[Saved entries]

○ ○ ○ ○

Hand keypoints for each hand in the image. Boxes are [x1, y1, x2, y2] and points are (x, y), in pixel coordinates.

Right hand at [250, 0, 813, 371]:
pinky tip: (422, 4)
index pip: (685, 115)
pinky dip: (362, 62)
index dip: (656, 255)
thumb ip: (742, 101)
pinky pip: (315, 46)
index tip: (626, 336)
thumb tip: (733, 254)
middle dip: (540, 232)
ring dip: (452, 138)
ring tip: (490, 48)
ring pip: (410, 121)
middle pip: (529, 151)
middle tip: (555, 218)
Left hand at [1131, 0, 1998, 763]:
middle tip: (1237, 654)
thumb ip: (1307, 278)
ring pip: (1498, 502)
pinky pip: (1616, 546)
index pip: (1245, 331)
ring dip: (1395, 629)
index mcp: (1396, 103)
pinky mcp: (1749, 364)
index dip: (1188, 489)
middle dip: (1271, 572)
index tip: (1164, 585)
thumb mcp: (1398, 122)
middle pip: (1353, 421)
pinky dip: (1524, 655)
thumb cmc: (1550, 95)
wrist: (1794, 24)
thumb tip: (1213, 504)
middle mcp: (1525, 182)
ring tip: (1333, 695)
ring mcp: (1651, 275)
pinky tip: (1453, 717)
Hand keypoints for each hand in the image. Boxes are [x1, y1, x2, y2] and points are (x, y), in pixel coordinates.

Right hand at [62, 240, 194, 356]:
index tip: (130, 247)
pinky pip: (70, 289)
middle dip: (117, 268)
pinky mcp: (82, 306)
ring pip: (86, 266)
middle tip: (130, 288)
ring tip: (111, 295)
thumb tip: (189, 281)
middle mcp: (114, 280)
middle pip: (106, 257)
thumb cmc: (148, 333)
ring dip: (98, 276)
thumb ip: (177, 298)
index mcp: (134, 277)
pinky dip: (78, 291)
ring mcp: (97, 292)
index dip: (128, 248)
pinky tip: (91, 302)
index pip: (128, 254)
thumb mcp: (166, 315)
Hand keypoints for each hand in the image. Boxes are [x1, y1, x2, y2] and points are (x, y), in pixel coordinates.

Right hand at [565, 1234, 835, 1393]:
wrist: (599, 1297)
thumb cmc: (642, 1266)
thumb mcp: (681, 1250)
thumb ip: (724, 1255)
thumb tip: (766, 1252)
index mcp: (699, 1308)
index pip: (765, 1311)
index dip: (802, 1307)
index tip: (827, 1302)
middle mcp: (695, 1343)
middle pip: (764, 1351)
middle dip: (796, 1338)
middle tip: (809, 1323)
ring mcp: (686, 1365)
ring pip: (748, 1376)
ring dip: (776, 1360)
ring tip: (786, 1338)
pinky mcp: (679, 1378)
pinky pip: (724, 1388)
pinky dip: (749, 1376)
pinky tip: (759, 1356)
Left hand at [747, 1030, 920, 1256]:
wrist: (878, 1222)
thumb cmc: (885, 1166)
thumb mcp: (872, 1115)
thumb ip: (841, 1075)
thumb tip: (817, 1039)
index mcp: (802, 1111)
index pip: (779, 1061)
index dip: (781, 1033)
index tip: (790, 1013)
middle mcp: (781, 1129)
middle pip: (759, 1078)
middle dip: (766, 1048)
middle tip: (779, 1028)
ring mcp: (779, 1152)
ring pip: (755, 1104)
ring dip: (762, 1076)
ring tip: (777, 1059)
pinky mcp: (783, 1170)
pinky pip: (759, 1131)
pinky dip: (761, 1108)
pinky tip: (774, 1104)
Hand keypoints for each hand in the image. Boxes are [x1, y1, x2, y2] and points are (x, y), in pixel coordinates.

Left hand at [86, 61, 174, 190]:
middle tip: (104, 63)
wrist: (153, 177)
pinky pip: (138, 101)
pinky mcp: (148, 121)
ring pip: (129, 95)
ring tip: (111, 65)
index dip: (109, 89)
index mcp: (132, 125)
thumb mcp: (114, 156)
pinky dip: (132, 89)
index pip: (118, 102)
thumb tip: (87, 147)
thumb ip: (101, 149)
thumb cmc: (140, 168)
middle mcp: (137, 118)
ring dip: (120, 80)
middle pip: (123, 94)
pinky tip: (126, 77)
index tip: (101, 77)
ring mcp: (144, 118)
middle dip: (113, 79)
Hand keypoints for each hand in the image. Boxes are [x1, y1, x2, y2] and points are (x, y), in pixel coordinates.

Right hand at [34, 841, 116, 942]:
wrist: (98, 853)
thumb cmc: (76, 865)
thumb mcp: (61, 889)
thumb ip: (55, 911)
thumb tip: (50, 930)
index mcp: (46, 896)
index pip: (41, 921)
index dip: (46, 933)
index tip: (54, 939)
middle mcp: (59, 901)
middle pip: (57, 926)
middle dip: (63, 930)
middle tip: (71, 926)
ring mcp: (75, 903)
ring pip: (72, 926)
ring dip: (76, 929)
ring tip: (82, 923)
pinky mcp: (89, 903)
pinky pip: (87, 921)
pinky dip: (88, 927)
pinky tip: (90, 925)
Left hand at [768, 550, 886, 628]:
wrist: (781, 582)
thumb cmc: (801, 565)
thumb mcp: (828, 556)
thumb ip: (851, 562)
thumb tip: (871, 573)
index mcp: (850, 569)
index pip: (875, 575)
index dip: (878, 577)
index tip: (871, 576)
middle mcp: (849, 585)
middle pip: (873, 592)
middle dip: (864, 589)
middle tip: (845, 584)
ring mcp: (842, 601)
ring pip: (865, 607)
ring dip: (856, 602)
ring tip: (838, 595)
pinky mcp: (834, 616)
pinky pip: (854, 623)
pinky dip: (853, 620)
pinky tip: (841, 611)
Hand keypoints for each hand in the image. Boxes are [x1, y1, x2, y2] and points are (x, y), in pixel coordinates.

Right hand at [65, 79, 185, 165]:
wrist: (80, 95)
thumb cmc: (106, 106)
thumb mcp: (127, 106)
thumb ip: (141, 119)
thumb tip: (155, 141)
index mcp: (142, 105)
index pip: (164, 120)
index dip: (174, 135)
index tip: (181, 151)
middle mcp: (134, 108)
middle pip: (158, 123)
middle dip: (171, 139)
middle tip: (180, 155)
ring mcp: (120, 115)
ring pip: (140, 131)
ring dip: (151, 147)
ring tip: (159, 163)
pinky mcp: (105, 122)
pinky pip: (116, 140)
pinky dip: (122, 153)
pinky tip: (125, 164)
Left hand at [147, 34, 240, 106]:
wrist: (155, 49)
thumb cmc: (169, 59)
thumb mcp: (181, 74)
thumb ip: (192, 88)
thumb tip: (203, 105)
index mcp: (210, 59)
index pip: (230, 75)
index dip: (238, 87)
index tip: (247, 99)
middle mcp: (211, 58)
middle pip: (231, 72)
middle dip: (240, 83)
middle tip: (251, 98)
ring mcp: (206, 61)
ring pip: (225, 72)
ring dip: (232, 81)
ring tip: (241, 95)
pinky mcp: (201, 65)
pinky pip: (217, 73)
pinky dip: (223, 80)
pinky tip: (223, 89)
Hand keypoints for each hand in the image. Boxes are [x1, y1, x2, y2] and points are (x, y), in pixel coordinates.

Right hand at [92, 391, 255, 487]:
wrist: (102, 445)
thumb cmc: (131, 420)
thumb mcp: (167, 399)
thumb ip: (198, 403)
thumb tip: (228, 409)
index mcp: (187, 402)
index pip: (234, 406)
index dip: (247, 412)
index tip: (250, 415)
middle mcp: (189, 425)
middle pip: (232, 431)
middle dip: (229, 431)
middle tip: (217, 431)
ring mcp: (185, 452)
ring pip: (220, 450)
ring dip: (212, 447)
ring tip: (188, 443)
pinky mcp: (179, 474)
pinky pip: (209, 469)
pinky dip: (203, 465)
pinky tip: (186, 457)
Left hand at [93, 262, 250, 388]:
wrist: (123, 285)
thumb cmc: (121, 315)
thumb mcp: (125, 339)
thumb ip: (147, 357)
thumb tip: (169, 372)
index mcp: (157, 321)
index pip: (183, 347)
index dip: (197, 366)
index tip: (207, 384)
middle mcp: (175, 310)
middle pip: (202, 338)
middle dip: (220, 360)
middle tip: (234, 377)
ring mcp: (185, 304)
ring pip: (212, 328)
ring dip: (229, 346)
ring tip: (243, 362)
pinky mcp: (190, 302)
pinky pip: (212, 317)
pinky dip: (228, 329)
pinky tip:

○ ○ ○ ○

**Directions for this task:**
Retype only this portion of the data above: the line containing "ring pip: (72, 926)", the line containing "pinky tip: (223, 89)", and all lines between them, exactly.

**Response box:**
ring pip: (72, 926)
ring dip: (76, 929)
ring tip: (82, 923)
pinky mcp: (89, 903)
pinky pip: (87, 921)
pinky dip: (88, 927)
pinky tip: (90, 925)
Left hand at [768, 550, 886, 628]:
wrist: (781, 582)
thumb cmc: (801, 565)
thumb mcp: (828, 556)
thumb ip: (851, 562)
thumb tip: (871, 573)
index mcp: (850, 569)
index pip: (875, 575)
index dip: (878, 577)
index tip: (871, 576)
middle mcp: (849, 585)
middle pip: (873, 592)
middle dip: (864, 589)
middle tip: (845, 584)
ring mcp: (842, 601)
ring pip: (865, 607)
ring dip: (856, 602)
ring tip: (838, 595)
pinky mcp: (834, 616)
pinky pip: (854, 623)
pinky dip: (853, 620)
pinky tip: (841, 611)
Hand keypoints for each hand in the image. Boxes are [x1, y1, x2, y2] and points are (x, y), in pixel coordinates.

Right hand at [65, 79, 185, 165]:
wrist: (80, 95)
thumb cmc: (106, 106)
thumb mcp: (127, 106)
thumb ip: (141, 119)
thumb tip: (155, 141)
index mcp: (142, 105)
index pip: (164, 120)
index dip: (174, 135)
index tip: (181, 151)
middle mcp: (134, 108)
middle pip: (158, 123)
middle dip: (171, 139)
middle tip: (180, 155)
ring mcp: (120, 115)
ring pip: (140, 131)
ring dip: (151, 147)
ring tip: (159, 163)
pinky mcp: (105, 122)
pinky pip: (116, 140)
pinky dip: (122, 153)
pinky tip: (125, 164)
Left hand at [147, 34, 240, 106]:
wrist: (155, 49)
thumb cmc: (169, 59)
thumb mcp: (181, 74)
thumb ip: (192, 88)
thumb tip: (203, 105)
index mcp: (210, 59)
index pip: (230, 75)
index dip: (238, 87)
index tip: (247, 99)
middle mcp: (211, 58)
middle pip: (231, 72)
middle dip: (240, 83)
middle tip: (251, 98)
ring mcp: (206, 61)
ring pip: (225, 72)
ring dip: (232, 81)
ring tip: (241, 95)
pinky mcp: (201, 65)
pinky pip: (217, 73)
pinky dip: (223, 80)
pinky tip: (223, 89)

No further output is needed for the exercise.